▸ Task directions
Transcribe, exactly as they appear, only the lines from the one holding "Казарян Тигран Владимирович" through the end of the entries below.

▸ Extracted page text data

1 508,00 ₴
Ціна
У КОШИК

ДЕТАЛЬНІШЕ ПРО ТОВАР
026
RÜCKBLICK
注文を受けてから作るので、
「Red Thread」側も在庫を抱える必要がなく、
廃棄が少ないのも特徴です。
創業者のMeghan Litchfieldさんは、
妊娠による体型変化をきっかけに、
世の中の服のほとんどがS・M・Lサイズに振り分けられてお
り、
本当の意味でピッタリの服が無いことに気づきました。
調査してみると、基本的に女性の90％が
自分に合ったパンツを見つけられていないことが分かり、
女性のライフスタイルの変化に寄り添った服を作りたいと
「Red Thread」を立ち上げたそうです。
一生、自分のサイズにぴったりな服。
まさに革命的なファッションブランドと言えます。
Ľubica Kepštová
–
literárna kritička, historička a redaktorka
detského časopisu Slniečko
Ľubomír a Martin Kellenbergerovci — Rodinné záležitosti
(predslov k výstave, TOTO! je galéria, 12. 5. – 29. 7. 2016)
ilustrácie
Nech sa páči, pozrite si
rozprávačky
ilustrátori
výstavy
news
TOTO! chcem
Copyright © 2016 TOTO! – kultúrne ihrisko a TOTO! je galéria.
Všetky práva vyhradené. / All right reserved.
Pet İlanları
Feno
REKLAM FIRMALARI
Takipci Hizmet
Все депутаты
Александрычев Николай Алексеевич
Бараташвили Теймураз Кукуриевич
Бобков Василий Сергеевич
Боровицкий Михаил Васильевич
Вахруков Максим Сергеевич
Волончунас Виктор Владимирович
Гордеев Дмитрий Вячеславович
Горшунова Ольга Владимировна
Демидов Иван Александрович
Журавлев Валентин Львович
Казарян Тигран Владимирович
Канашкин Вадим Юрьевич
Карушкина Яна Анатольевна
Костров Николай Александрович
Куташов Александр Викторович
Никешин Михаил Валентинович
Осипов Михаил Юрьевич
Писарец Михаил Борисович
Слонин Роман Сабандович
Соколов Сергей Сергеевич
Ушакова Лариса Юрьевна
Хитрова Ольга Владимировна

▸ Solution for this exercise
Казарян Тигран Владимирович
Канашкин Вадим Юрьевич
Карушкина Яна Анатольевна
Костров Николай Александрович
Куташов Александр Викторович
Никешин Михаил Валентинович
Осипов Михаил Юрьевич
Писарец Михаил Борисович
Слонин Роман Сабандович
Соколов Сергей Сергеевич
Ушакова Лариса Юрьевна
Хитрова Ольга Владимировна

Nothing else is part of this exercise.